- Opening Delimiter -

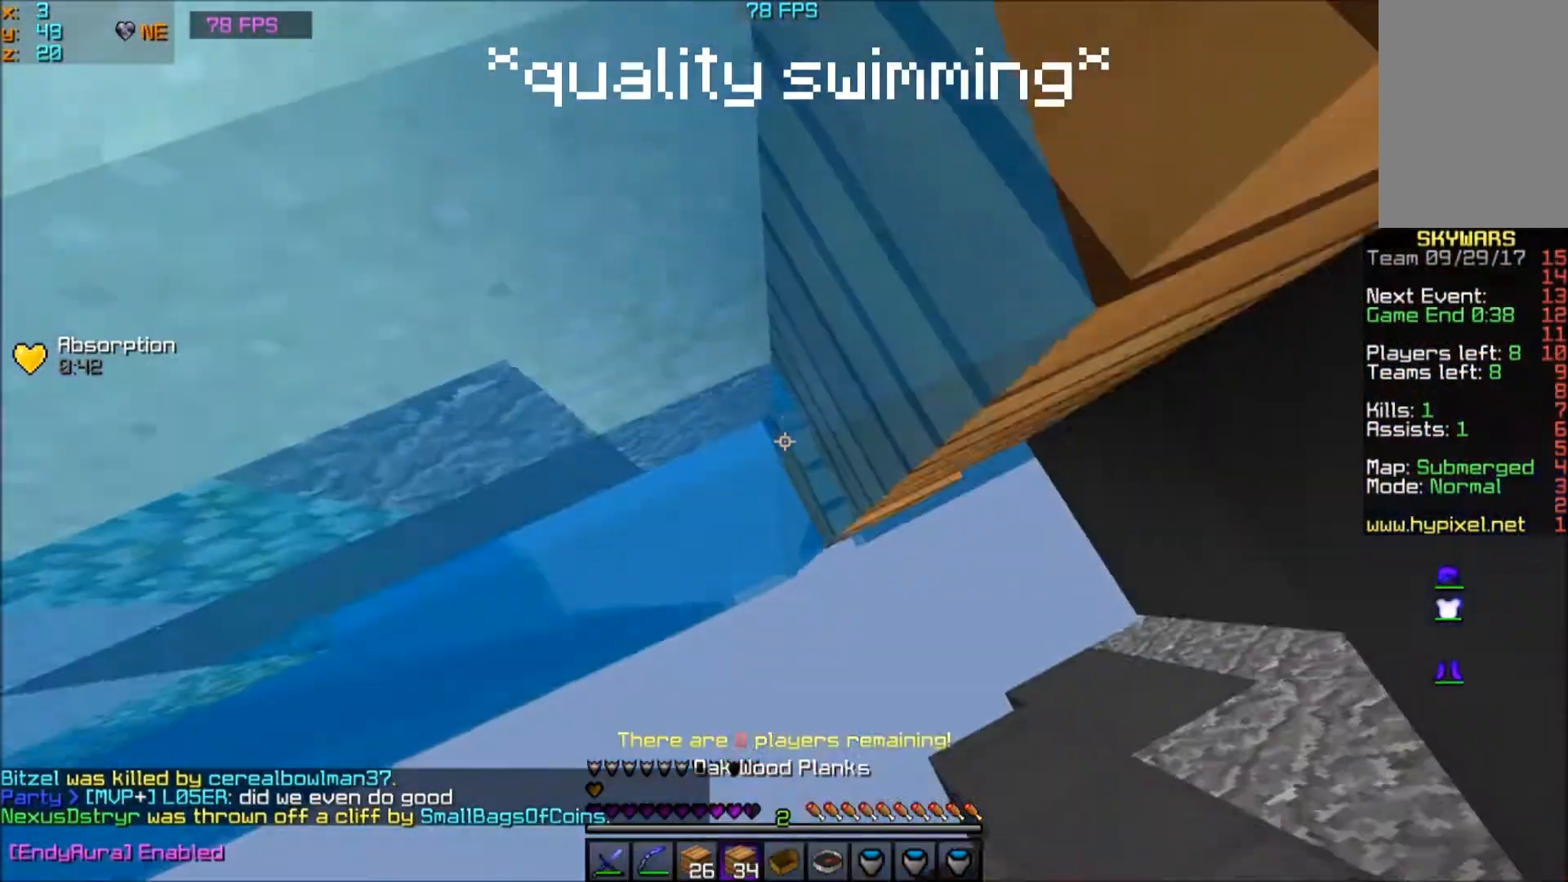
{"keys": ["w"], "mouse": [], "events": [[34, "mouse_right", "up"], [167, "s", "up"], [267, "w", "down"], [301, "mouse_right", "down"], [334, "mouse_right", "up"]]}
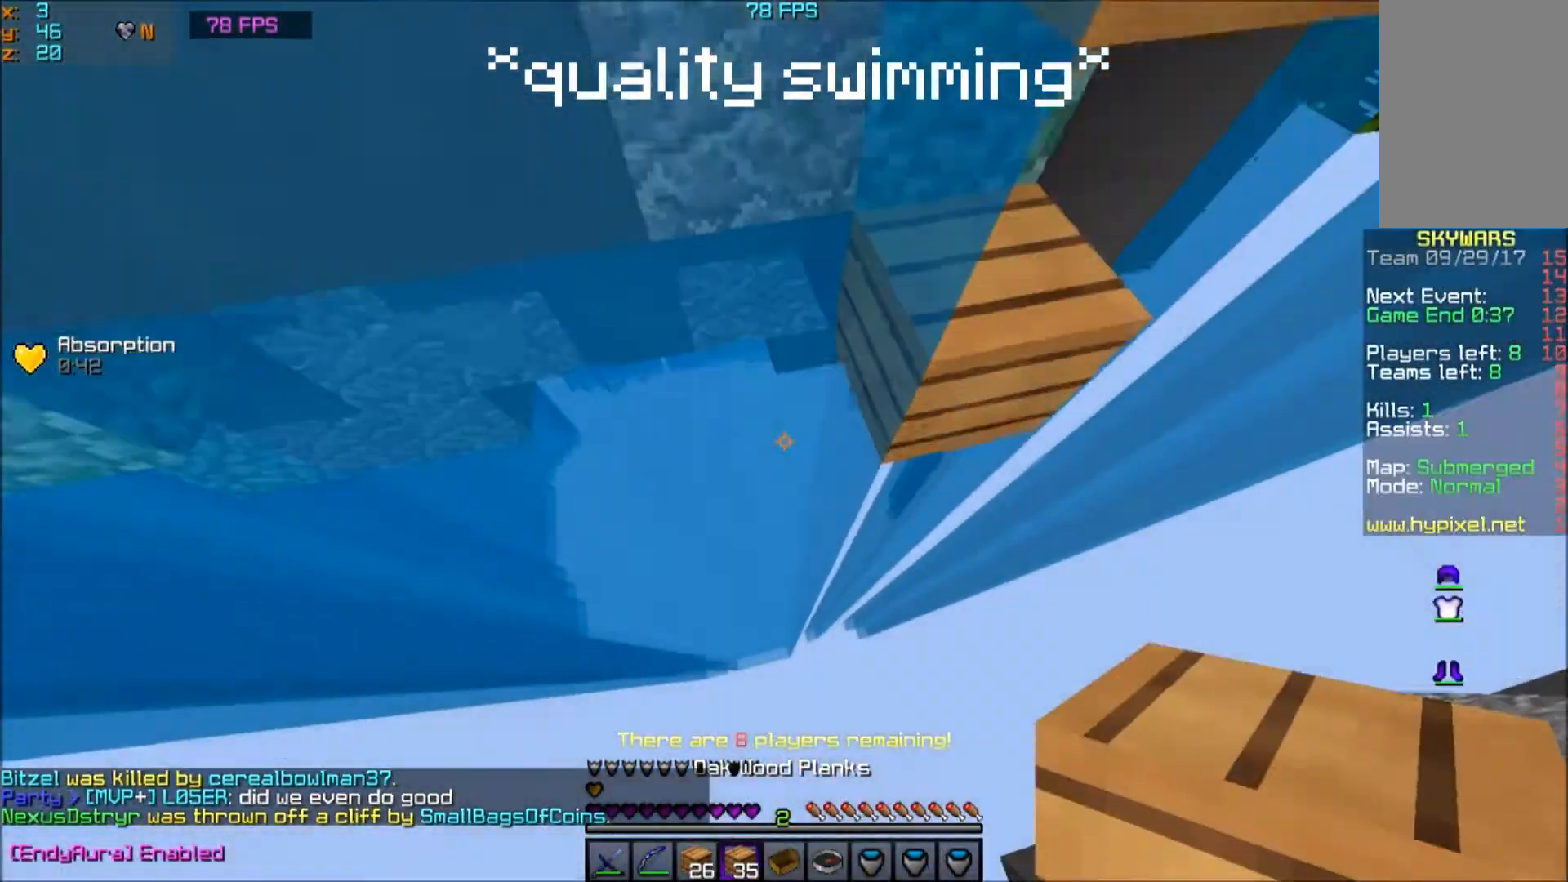
{"keys": [], "mouse": [], "events": [[100, "mouse_right", "down"], [133, "mouse_right", "up"], [167, "mouse_right", "down"], [267, "a", "down"], [267, "mouse_right", "up"], [434, "a", "up"], [500, "w", "up"]]}
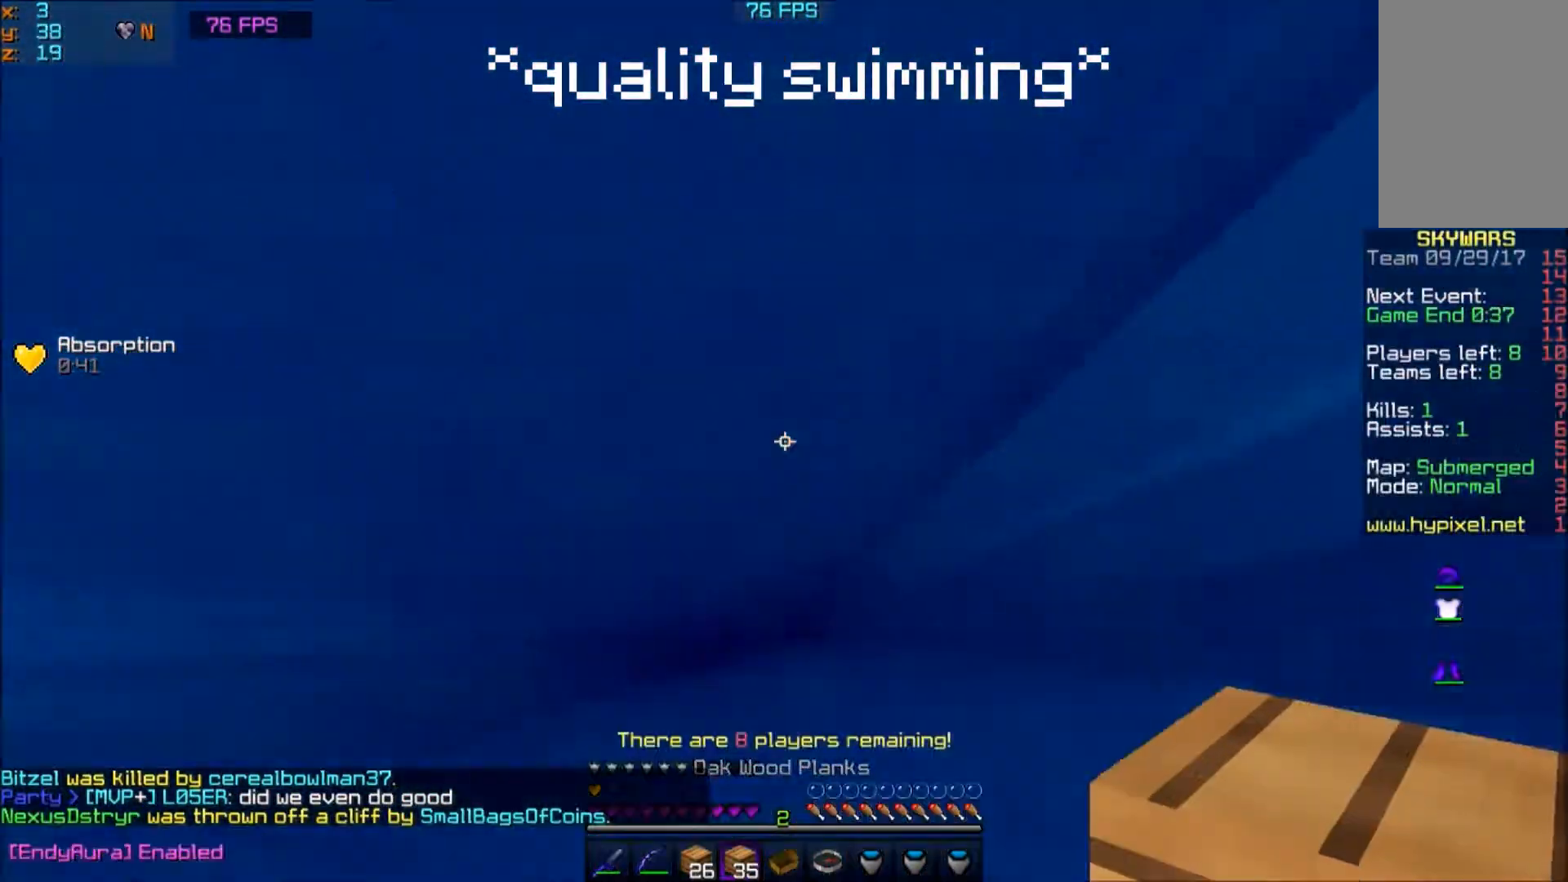
{"keys": [], "mouse": [], "events": [[267, "w", "down"], [467, "w", "up"]]}
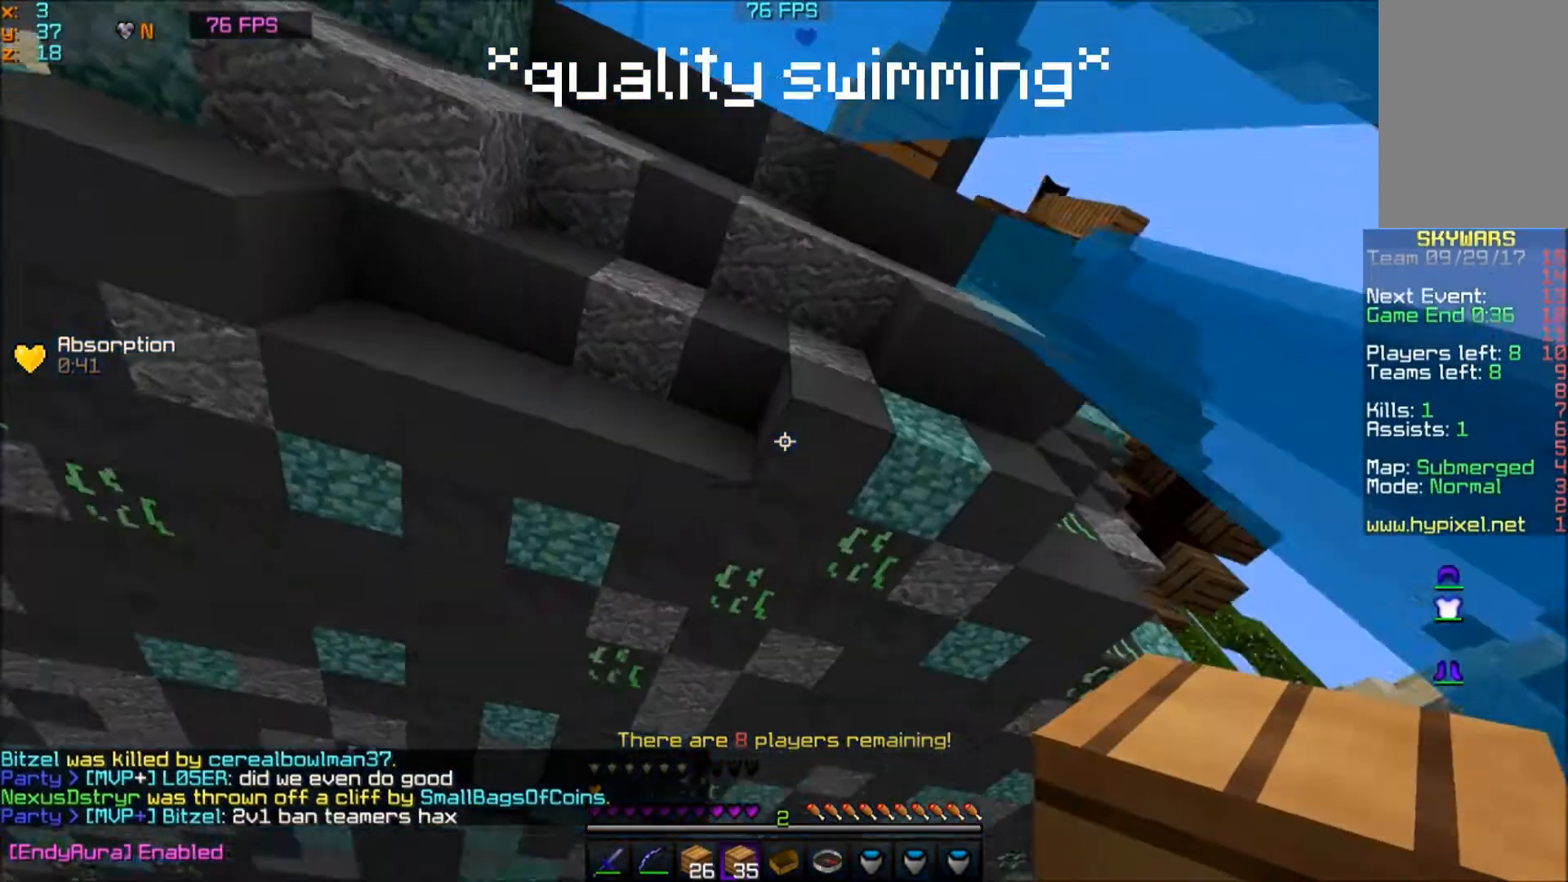
{"keys": ["d"], "mouse": [], "events": [[500, "d", "down"]]}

- Closing Delimiter -

# Work required:
All of the listing is to be written out exactly, with the pictures left out.

# Task response:
{"keys": ["w"], "mouse": [], "events": [[34, "mouse_right", "up"], [167, "s", "up"], [267, "w", "down"], [301, "mouse_right", "down"], [334, "mouse_right", "up"]]}
{"keys": [], "mouse": [], "events": [[100, "mouse_right", "down"], [133, "mouse_right", "up"], [167, "mouse_right", "down"], [267, "a", "down"], [267, "mouse_right", "up"], [434, "a", "up"], [500, "w", "up"]]}
{"keys": [], "mouse": [], "events": [[267, "w", "down"], [467, "w", "up"]]}
{"keys": ["d"], "mouse": [], "events": [[500, "d", "down"]]}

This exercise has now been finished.